Now we need to make the date column in the precip_hobart data frame the same class.
precip_hobart$Date <- as.Date(precip_hobart$Date,
tz = "America/Chicago")
class(precip_hobart$Date)
## [1] "Date"
head(precip_hobart$Date)
## [1] "2013-04-01" "2013-04-02" "2013-04-03" "2013-04-04" "2013-04-05"
## [6] "2013-04-06"
We will also need a Julian day column.
colnames(precip_hobart) <- c("date", "precipitation")
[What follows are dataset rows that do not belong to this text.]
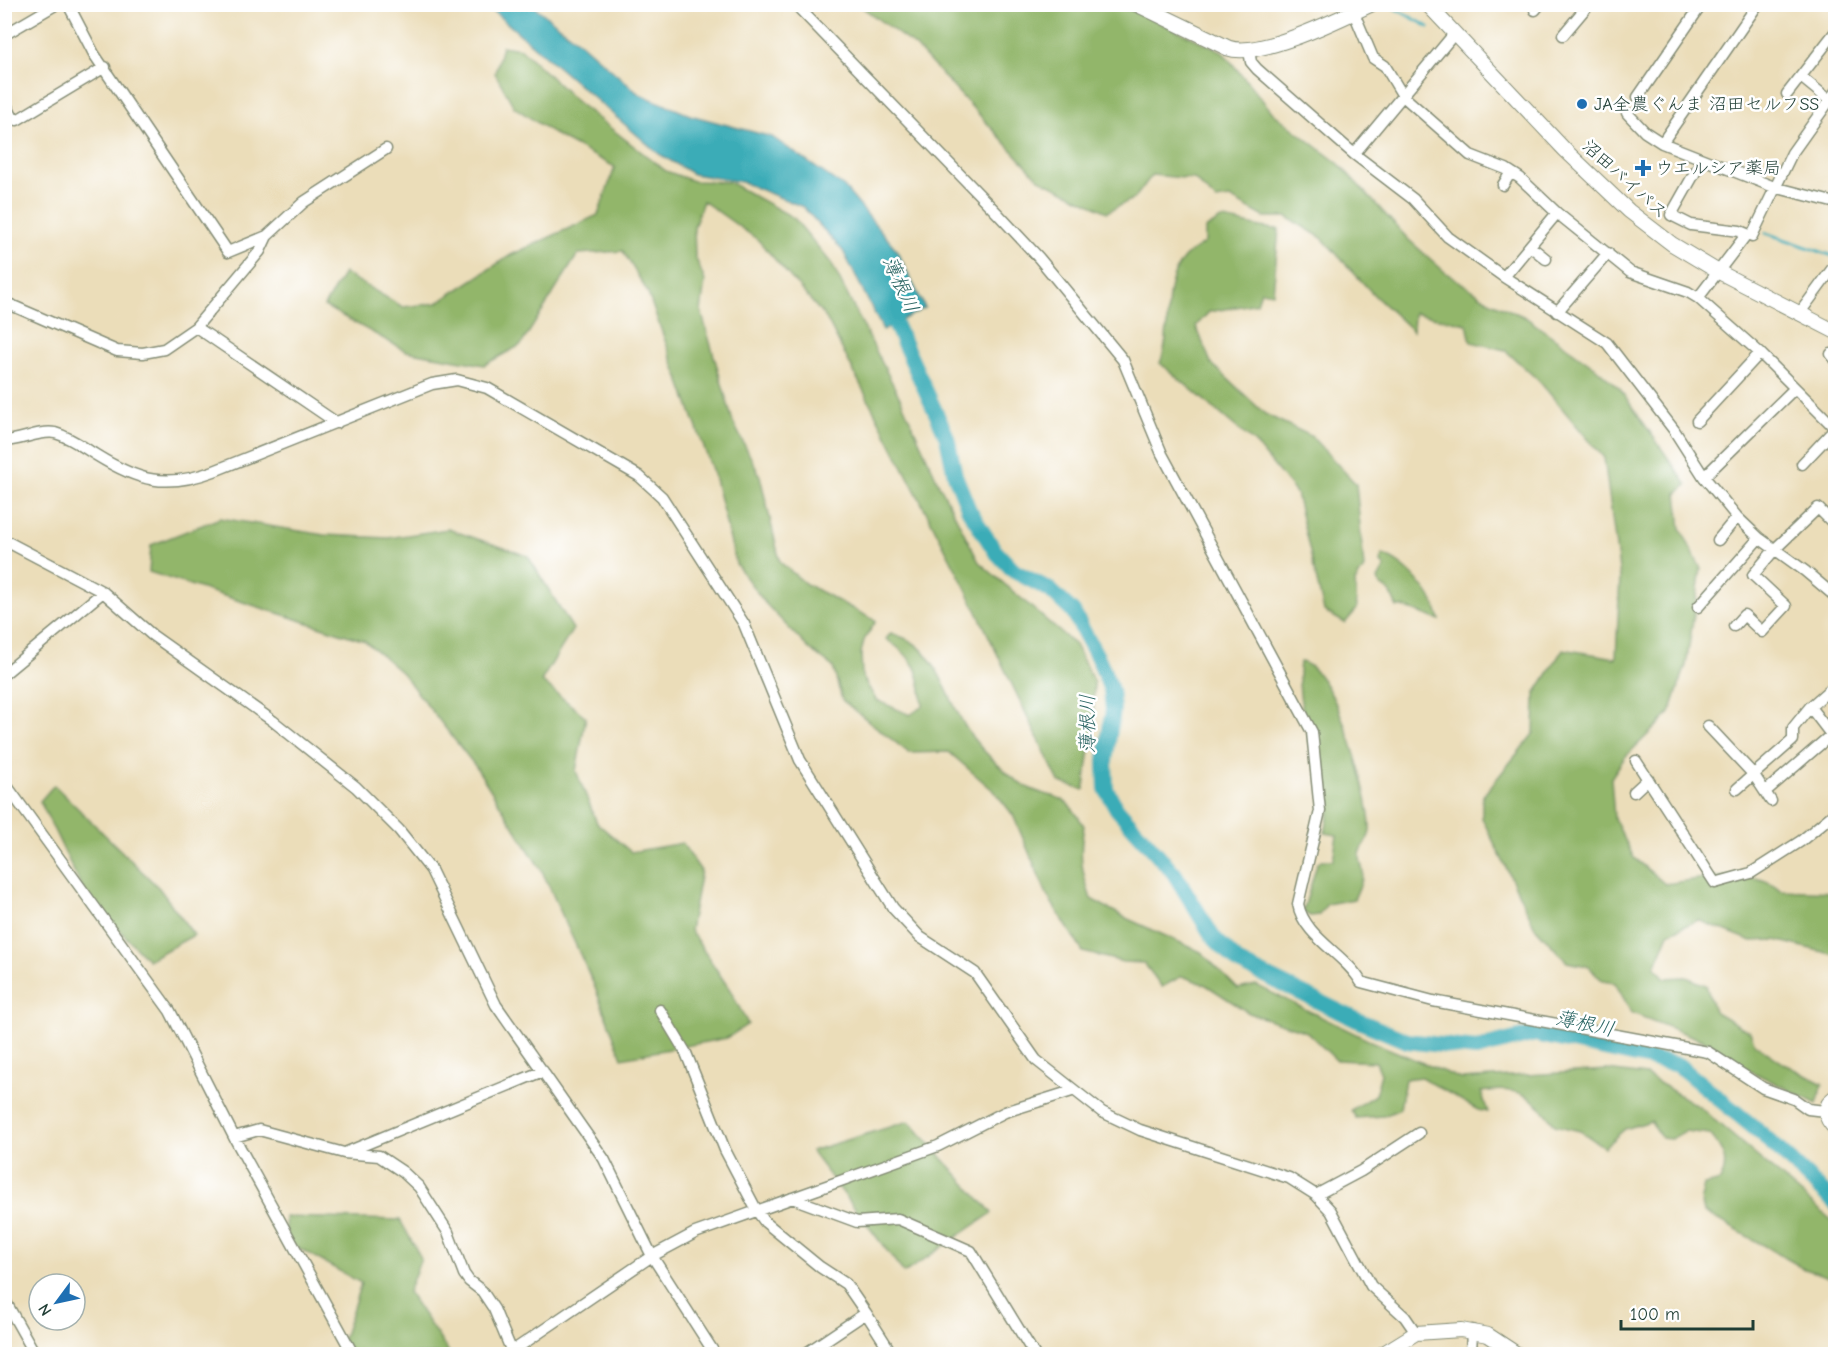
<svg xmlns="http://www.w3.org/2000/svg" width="1840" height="1359" viewBox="0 0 1840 1359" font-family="'Comic Neue','Klee One',sans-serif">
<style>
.forest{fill:#92b66b;stroke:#587a50;stroke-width:1.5}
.water{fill:#3bacb7;stroke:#2d7476;stroke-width:1.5}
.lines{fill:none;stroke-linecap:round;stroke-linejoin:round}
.stream{stroke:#3bacb7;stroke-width:3}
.river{stroke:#3bacb7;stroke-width:16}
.minor-casing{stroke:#858d76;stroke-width:13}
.tertiary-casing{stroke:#858d76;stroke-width:16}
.secondary-casing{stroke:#858d76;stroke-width:17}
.minor{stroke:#fff;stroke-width:10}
.tertiary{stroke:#fff;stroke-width:14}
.secondary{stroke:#fff;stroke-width:15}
.poi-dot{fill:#1f6fb2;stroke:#fff;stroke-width:2}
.labels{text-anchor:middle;stroke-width:5;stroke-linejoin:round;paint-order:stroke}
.poi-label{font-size:18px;fill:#1f3d34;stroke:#fff;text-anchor:start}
.street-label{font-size:18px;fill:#1f3d34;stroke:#fff}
.water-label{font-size:20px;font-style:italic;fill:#296462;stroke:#fff}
</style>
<rect width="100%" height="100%" fill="#fff"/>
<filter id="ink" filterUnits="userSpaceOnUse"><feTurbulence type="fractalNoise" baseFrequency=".0167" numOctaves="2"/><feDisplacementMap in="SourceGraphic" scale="12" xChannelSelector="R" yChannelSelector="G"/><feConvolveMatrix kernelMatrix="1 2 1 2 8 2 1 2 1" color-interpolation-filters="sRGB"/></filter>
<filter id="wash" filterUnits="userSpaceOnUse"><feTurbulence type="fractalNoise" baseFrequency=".008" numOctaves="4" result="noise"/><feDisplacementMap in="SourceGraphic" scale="24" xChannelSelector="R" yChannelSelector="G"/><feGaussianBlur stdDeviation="1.35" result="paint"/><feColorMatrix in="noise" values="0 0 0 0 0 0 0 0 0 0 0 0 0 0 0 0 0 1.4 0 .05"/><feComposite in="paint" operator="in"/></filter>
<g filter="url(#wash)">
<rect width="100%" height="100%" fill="#ebddb9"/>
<path class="forest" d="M859 5H1108L1134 11 1222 51 1273 113 1339 164 1409 240 1446 273 1489 301 1525 317 1596 368 1620 389 1687 485 1677 493 1681 529 1701 569 1686 665 1670 713 1625 757 1611 778 1614 818 1634 858 1665 884C1696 880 1756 866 1780 890L1835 892V955L1775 940 1752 941 1698 920 1669 933 1655 967 1665 978 1686 977 1706 985 1714 1011 1750 1032 1755 1044 1786 1065 1823 1084 1817 1104 1749 1070 1712 1044 1632 1013 1615 983 1603 981 1588 966 1567 962 1535 927 1482 818V797L1534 733 1535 694 1563 649 1616 658 1620 577 1604 458 1539 381 1505 350 1471 342 1467 324 1414 313 1413 331 1375 296 1322 238 1287 217H1264L1230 198 1216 200 1194 179 1152 175 1135 198 1107 212 1039 179 916 47Z
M502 46 521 49 577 102 666 171 693 181 729 182 794 218 831 263 901 400 939 484 979 562 1075 645 1094 682 1093 729 1084 790 1059 782 966 589 826 318 758 240 703 201 694 227 695 256 705 281 701 311 733 422 760 476 780 562 806 584 876 621 864 640 861 653 862 676 876 700 910 715 923 706C920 671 916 659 886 639L891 633C898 636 906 638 912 642 939 657 953 714 973 738 983 751 1009 777 1023 785 1056 804 1060 785 1084 826 1079 855 1081 870 1091 899L1128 919 1201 952 1238 989 1256 985 1368 1040 1461 1079 1607 1070 1646 1075 1698 1106 1835 1223V1279L1805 1269 1704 1212 1701 1199 1704 1185 1720 1181C1730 1162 1723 1150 1710 1134L1685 1131 1671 1139 1661 1138 1651 1121 1625 1129 1604 1147 1580 1131 1555 1125C1534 1095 1519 1086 1481 1092L1488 1112 1478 1110 1421 1077 1405 1079 1400 1109 1384 1116 1356 1118 1351 1110 1375 1095 1381 1074 1376 1062 1336 1060 1307 1032 1249 1013 1206 985 1182 976 1162 987 1144 963 1123 962 1083 952 1048 897 1013 815 995 792 949 752 909 753 842 700 833 667 808 648 765 603 736 564 714 475 647 291 623 251 578 254 521 345 484 365 406 351 324 306 344 273 403 307 437 303 511 255 598 215 615 167 559 137 514 107 495 73Z
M1221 219C1241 221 1258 229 1279 229L1273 293 1261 291 1257 303 1209 312 1196 326 1211 363 1265 414 1311 436 1356 484 1364 568 1355 582 1357 609 1345 623 1324 611 1296 493 1255 443 1160 363C1174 330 1159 290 1183 259 1188 252 1199 248 1205 242V229Z
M220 518 324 535 388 538 448 529 528 556 573 629 541 681 586 717 576 771 597 823 631 852 682 843 701 871 690 930 730 990 748 1024 727 1038 622 1058 594 985 542 871 476 767 402 673 365 641 149 572 151 545Z
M1382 555C1406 562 1435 596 1440 620L1403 607H1397L1390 592 1380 585 1378 579 1385 567 1381 563Z
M1300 662C1335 665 1371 798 1370 830 1370 839 1361 846 1360 855 1359 861 1363 867 1363 873 1363 881 1357 892 1354 899L1327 904 1319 915 1310 916 1303 912 1317 864 1321 860H1333L1337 835 1325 833 1330 808 1326 772 1319 770C1309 735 1295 698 1300 662Z
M54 785 159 888 194 935 148 960 85 894 40 801Z
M909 1121 992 1213 904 1273 811 1151Z
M285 1217 400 1220 421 1258 408 1292 450 1354H338L361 1283 286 1241Z"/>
<path class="water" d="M486 5H532L581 43 639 94 690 115 772 137 844 187 896 249 925 308 883 330 843 251 803 207 742 182 693 174 659 154Z
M1811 1174 1835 1193V1212L1798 1177Z"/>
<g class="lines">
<path class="stream" d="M1394 8 1429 27
M1766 233 1836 257"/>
<path class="river" d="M886 304 947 437 955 475 969 510 995 551 1014 571 1050 590 1073 612 1099 660 1111 690 1113 710 1105 761 1106 789 1117 809 1174 873 1213 937 1239 963 1359 1021 1407 1041 1476 1049 1535 1034 1678 1065 1763 1135 1836 1204"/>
</g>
</g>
<g filter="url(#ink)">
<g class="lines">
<g class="minor-casing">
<path id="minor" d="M68 4 94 54 228 252 267 236
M795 4 998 214 1039 258 1123 360 1162 454 1312 732 1320 811 1298 904C1304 937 1345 954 1361 982L1433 1001 1708 1052 1763 1088 1794 1099 1808 1109 1825 1111
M1758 4 1662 143 1774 187 1836 203
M1535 10 1540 4
M1354 13 1373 58 1385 66 1403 96 1470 155 1506 169 1520 178 1557 213 1630 272 1688 292 1698 298 1760 353 1836 429
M4 35 57 4
M1563 35 1589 4
M1249 51 1251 62 1257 69 1354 154 1413 199 1448 237 1504 277 1607 343 1674 430 1704 477 1737 517 1759 538 1805 571 1836 597
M1801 77 1828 99
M1787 94 1836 31
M1638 97 1702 4
M4 101 13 118 17 120 105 67
M1627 113 1645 132 1662 143
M1354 154 1454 34
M1702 160 1671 215 1691 225 1740 231 1752 236 1792 153 1836 91
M1503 185 1511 172
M1530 246 1546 259
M1504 277 1557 213
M1698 298 1746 235
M4 302 117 351 143 353 164 349 196 327 260 251 267 236 304 202 386 149
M1557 312 1608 253
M1799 314 1835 265
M196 327 337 423
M1831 354 1836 360
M1697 421 1760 353
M4 441C20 441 40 430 55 433 70 437 83 447 96 455 138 481 166 489 214 471L432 384 457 380 487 388 639 476 662 497 744 624 800 760 893 908 920 937 975 973 1036 1060 1102 1112 1140 1130 1289 1178 1316 1195 1331 1211 1371 1286 1405 1317 1416 1333
M1802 464 1835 429
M1704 477 1794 389
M4 540 103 592 152 635 273 721 356 787 399 830 431 870 496 1005 604 1159 652 1256 715 1354
M1718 540 1737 517
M1698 607 1759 538
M1734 626 1744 615 1762 632 1786 606 1753 575 1775 549 1818 508 1836 526
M4 674 103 592
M1810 707 1836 741
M1708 726 1754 775 1771 801
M1636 761 1715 883 1751 873 1801 841 1836 812
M4 782 170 1011 234 1137 353 1354
M1737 789 1793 740V728L1810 707 1836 684
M1634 792 1648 779
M1765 792 1831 735
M660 1010 686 1053 725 1150 757 1211 765 1222 820 1267 846 1284 866 1313 805 1354
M234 1137 259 1130 344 1153 379 1156 403 1172 419 1187 448 1232 464 1274 469 1281 482 1291 494 1309 512 1352
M347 1152 543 1071
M1316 1195 1361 1171 1419 1133
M792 1198 857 1222 898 1219 971 1251 1034 1354
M4 1299 35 1354
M866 1313 892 1354
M508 1354 652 1256 695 1233 938 1146 1005 1112 1072 1091
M1471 1354 1472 1330"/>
</g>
<g class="tertiary-casing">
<path id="tertiary" d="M1427 4 1565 150 1629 211 1672 244 1717 271 1836 332
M1836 1096C1822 1106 1824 1119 1836 1129
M1382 1354 1416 1333 1461 1330 1488 1335 1517 1354"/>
</g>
<g class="secondary-casing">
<path id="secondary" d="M1137 4 1228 48C1259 59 1339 19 1371 4"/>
</g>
<use href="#minor" class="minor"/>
<use href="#tertiary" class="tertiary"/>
<use href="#secondary" class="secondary"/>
</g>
</g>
<g class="poi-dot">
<circle cx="1582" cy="104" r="6"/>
<path d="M1640 159h6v6h6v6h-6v6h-6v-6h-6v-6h6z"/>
</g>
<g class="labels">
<g class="poi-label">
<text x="1594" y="110">JA全農ぐんま 沼田セルフSS</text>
<text x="1655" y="174">ウエルシア薬局</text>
</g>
<g class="street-label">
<text transform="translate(1625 179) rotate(42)" y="6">沼田バイパス</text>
</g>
<g class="water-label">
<text transform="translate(901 284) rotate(66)" y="7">薄根川</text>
<text transform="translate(1087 724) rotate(-90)" y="7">薄根川</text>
<text transform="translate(1585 1023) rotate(12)" y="7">薄根川</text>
</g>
</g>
<rect width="1840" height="1359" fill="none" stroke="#fff" stroke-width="24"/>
<g transform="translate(57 1302) rotate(237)"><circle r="28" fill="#ffffff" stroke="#a5b1ae" stroke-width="1.5"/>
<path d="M0-4.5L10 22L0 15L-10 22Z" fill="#1f6fb2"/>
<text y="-9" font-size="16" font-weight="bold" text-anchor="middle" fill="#1f3d34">N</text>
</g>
<path d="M1621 1320v9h132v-9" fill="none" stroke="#1f3d34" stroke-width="3"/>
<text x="1630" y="1320" font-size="18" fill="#1f3d34" stroke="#ffffff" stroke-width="4.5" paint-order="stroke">100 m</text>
</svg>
precip_hobart <- data.frame(jday = 1:dim(precip_hobart)[1], precip_hobart)
Now we’re ready to merge the precipitation data with the sampling data. We’ll use the merge() function that was introduced in this tutorial.
wide.precip.df <- merge(wide.chem.df, precip_hobart, all = T)
In part 2 of the tutorial we will use this data to create precipitation graphs.
This tutorial was created using RStudio’s R Markdown. The code can be found on GitHub.